Combining art with humour, The Cartoon Museum is a museum-cum-gallery with a refreshingly vibrant personality. There’s a major emphasis on British cartoonists, most notably William Hogarth, whose satirical drawings of Georgian-era London made him a pioneer of the genre. The Cartoon Museum shows a selection of original cartoon and comic art, mostly by British artists, from the 1750s to the present day.
John Keats Museum

This is the house where Jon Keats lived for several years and wrote some of his most famous poems, including “Ode to a Nightingale.” The house has many objects that belonged to Keats, including letters and photos, as well as his death mask, which was brought back from Italy after he passed away there. Fans of the Jane Campion film Bright Star should take note, as this is the house where Keats and Fanny Brawne met, fell in love, and became engaged. Brawne’s engagement ring is also on display.
West Bay Discovery Centre

West Bay Discovery Centre is run by volunteers and provides a fascinating insight into West Bay’s past, from its shipbuilding heyday, through its reinvention as a Victorian resort, to recent fame as the location for the TV series Broadchurch. It’s strong on natural history too, with interactive exhibits about the geology and wildlife of the Jurassic Coast, its storms and shipwrecks.
Foundling Museum

Originally established in 1739 as a hospital which looked after abandoned children, the museum now tells their story. Using oral testimony, original artefacts and photographs, their history is explored and compared to the lives of contemporary children. In addition, the museum displays works by the many artists who became governors of the hospital, including William Hogarth and Handel.
Sigmund Freud Museum

In 1938 the Austrian pioneer of psychoanalysis, Sigmund Freud fled his Nazi-occupied homeland and settled in the London suburb of Hampstead. For the rest of his life, he lived at a modest house at 20 Maresfield Gardens, where he set up his practice and wrote the book Moses and Monotheism. His daughter Anna Freud lived on at Maresfield Gardens until her death in 1982, and according to her wishes, the house was turned into a museum after her death.
The house holds Freud’s collections of antiquities from different cultures, and personal items related to his psychoanalysis work. The museum is less about his work and more about Freud and the life he shared here with his family.
Sherlock Holmes Museum

More dedicated to Sir Arthur Conan Doyle’s creation than the writer himself, the museum is located at the fictional consulting detective’s famous address of 221B Baker Street.
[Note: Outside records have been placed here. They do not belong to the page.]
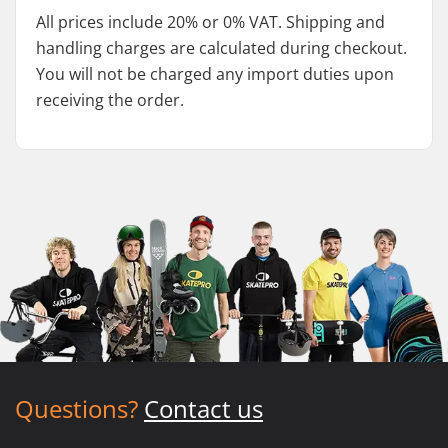
All prices include 20% or 0% VAT. Shipping and
handling charges are calculated during checkout.
You will not be charged any import duties upon
receiving the order.
Questions?
Contact us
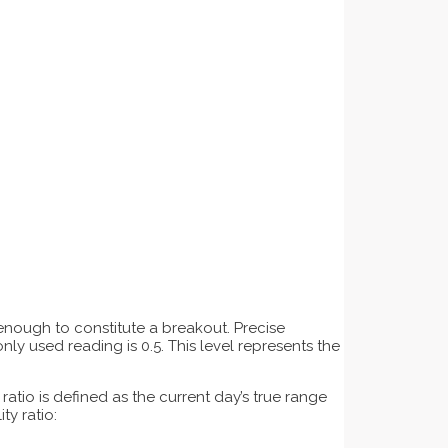
t enough to constitute a breakout. Precise
ly used reading is 0.5. This level represents the
atio is defined as the current day’s true range
ty ratio:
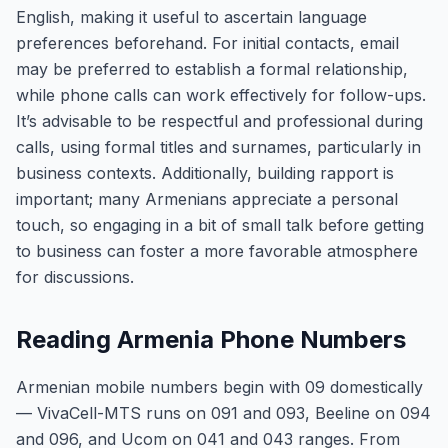
English, making it useful to ascertain language
preferences beforehand. For initial contacts, email
may be preferred to establish a formal relationship,
while phone calls can work effectively for follow-ups.
It’s advisable to be respectful and professional during
calls, using formal titles and surnames, particularly in
business contexts. Additionally, building rapport is
important; many Armenians appreciate a personal
touch, so engaging in a bit of small talk before getting
to business can foster a more favorable atmosphere
for discussions.
Reading Armenia Phone Numbers
Armenian mobile numbers begin with 09 domestically
— VivaCell-MTS runs on 091 and 093, Beeline on 094
and 096, and Ucom on 041 and 043 ranges. From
Inside, the museum is made to look like Holmes’ and Watson’s rooms from the stories, littered with objects and artefacts of their many adventures.
Pollock Toy Museum

Named after Benjamin Pollock, a famous manufacturer of toy theatres, whose shop stood in Covent Garden, the Pollocks Toy Museum is a nostalgic trip into the world of 19th-century toy theatres, one of the most popular children’s pasties during the Victorian period.
Before the days of television and the cinema, children used these model theatres to put on stage shows, complete with scenery backdrops, props and figures of actors. The Toy Museum boasts an extraordinary collection of toy theatres, puppets, and stages occupying a pair of historic townhouses, one dating to the 18th century.
Fan Museum

The museum houses the world’s finest collection of fans including exquisite examples from the 18th and 19th centuries. The Fan Museum is housed in a beautifully restored 1721 building which provides a superb and elegant setting for the exhibits. Visitors can also explore the landscaped Japanese-style garden, a spectacular orangery with much-admired mural, and fascinating gift shop. In addition to the permanent collection, temporary exhibitions are arranged approximately every four months.